Cela n’a pas empêché certains rois d’essayer de bien faire, tel saint Louis, pour rester au XIIIe siècle, qui a réformé la justice dans son royaume pour la rendre efficace c’est-à-dire plus juste, mais qui a chassé les juifs de France car il aspirait à un royaume chrétien (juifs qui, vous le savez, ont en partie trouvé abri dans le Comtat Venaissin qui appartenait au pape).
Si Dieu est contre la monarchie en Israël, c’est parce que le vrai roi d’Israël est Dieu lui-même, le saint d’Israël qui donne la victoire aux armées, assure la prospérité des récoltes et apaise les cœurs emportés. Les rois humains, même avec la meilleure volonté, n’en sont qu’un pâle reflet, insuffisant pour traduire la grandeur, la gloire et la magnanimité de Dieu. Dans cette solennité du Christ roi de l’univers, nous avons l’occasion de célébrer le vrai roi du monde : Dieu. Le Christ est le seul à pouvoir tenir cette place : il est l’un de nous et peut être notre roi parce qu’il s’est incarné et il est pleinement Dieu parce qu’il est le Verbe.
Les textes de ce jour (Apocalypse et Évangile) montrent que la royauté du Christ est toute différente de la royauté du dauphin, de Saül et même de saint Louis. Dieu règne en donnant et en donnant gratuitement. Il a créé le monde et nous y a placés ; il pardonne les péchés, ce qui est une grande victoire pour tout le genre humain ; il fait de nous tous son peuple : « À lui qui nous aime, qui nous a délivrés de nos péchés par son sang, qui a fait de nous un royaume et des prêtres pour son Dieu et Père, à lui la gloire et la souveraineté pour les siècles des siècles. Amen. » (Ap 1, 5-6) Plus encore, Dieu règne en se donnant lui-même. Pilate est impressionné : il a devant lui, totalement humilié et livré comme un malfaiteur, quelqu’un dont il pressent la majesté ; il tient en son pouvoir le roi de l’univers qui s’est livré aux mains des hommes. La Passion du Christ montre à quelle extrémité Dieu est disposé pour se donner à nous, pour être reçu par nous.
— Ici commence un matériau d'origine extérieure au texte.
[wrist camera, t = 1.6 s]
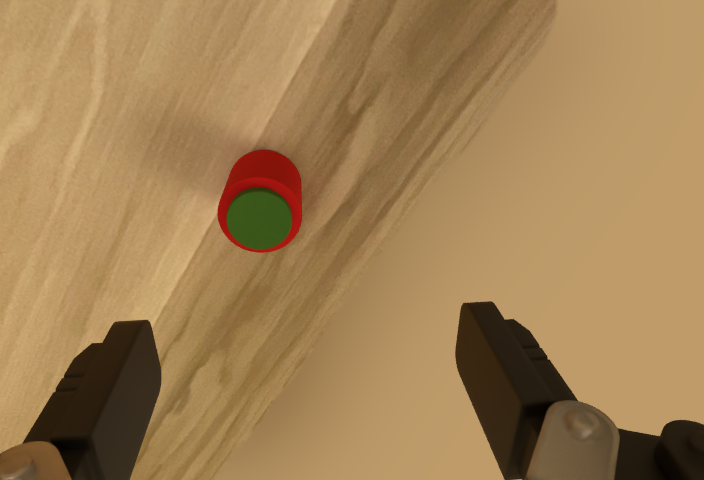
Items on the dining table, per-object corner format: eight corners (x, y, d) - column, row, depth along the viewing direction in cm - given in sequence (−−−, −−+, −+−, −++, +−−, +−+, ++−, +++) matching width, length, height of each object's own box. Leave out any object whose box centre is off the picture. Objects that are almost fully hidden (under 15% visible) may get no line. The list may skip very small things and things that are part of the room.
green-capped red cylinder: (278, 137, 27) (274, 166, 23) (313, 197, 29) (316, 236, 24) (214, 170, 28) (198, 205, 23) (253, 228, 30) (245, 271, 25)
Le Christ est roi de l’univers, mais il ne se préoccupe pas des taxes à percevoir et goûte peu les exploits guerriers. Ce qui motive notre roi c’est de venir à la rencontre de la brebis perdue, de se donner à nous et que nous le recevions.
Les rois hellénistiques, d’Alexandre le Grand à Hérode, se pensaient comme évergètes, c’est-à-dire faisant le bien de leur peuple. Ils utilisaient leur puissance et leur richesse pour organiser la défense de la ville, pour bâtir des temples magnifiques. Le Christ est un roi qui se donne lui-même à son peuple et pour son peuple. Il donne sa vie sur la croix pour le pardon des péchés ; il donne sa vie dans l’Eucharistie où nous mangeons le pain de vie. Nous aimerions qu’il exerce sa toute-puissance à notre profit de façon plus évidente à nos yeux : qu’il arrête les guerres pour toujours ; qu’il corrige, comme par un coup de baguette magique, nos penchants mauvais. Saint Paul en a fait l’expérience : « ma grâce te suffit. » (2 Co 12, 9) Dieu règne en se donnant aux pécheurs que nous sommes.
Dans la liturgie byzantine, pendant la grande entrée des dons (la procession d’offertoire) le peuple chante : « déposons tout souci du monde, pour recevoir le roi de l’univers, invisiblement escorté des chœurs angéliques ». Ce qui rend sublime notre vie humaine, c’est de recevoir Dieu en nous, de recevoir « Sa Majesté » en nous, comme dirait sainte Thérèse d’Avila. Ce qui caractérise le Royaume de Dieu, c’est de se donner.
Ne sommes-nous pas, nous aussi, par le baptême, prêtres, prophètes et rois ? Nous avons reçu cette royauté qui vient de Dieu. Nous pouvons la vivre en nous donnant à notre tour, comme le Christ. Ce peut être un don matériel, un regard bienveillant, un sourire à un ami dans l’épreuve ou du temps pour écouter, servir ou aimer les autres. Se donner, c’est très simple et c’est une grande victoire ; digne d’un roi très glorieux.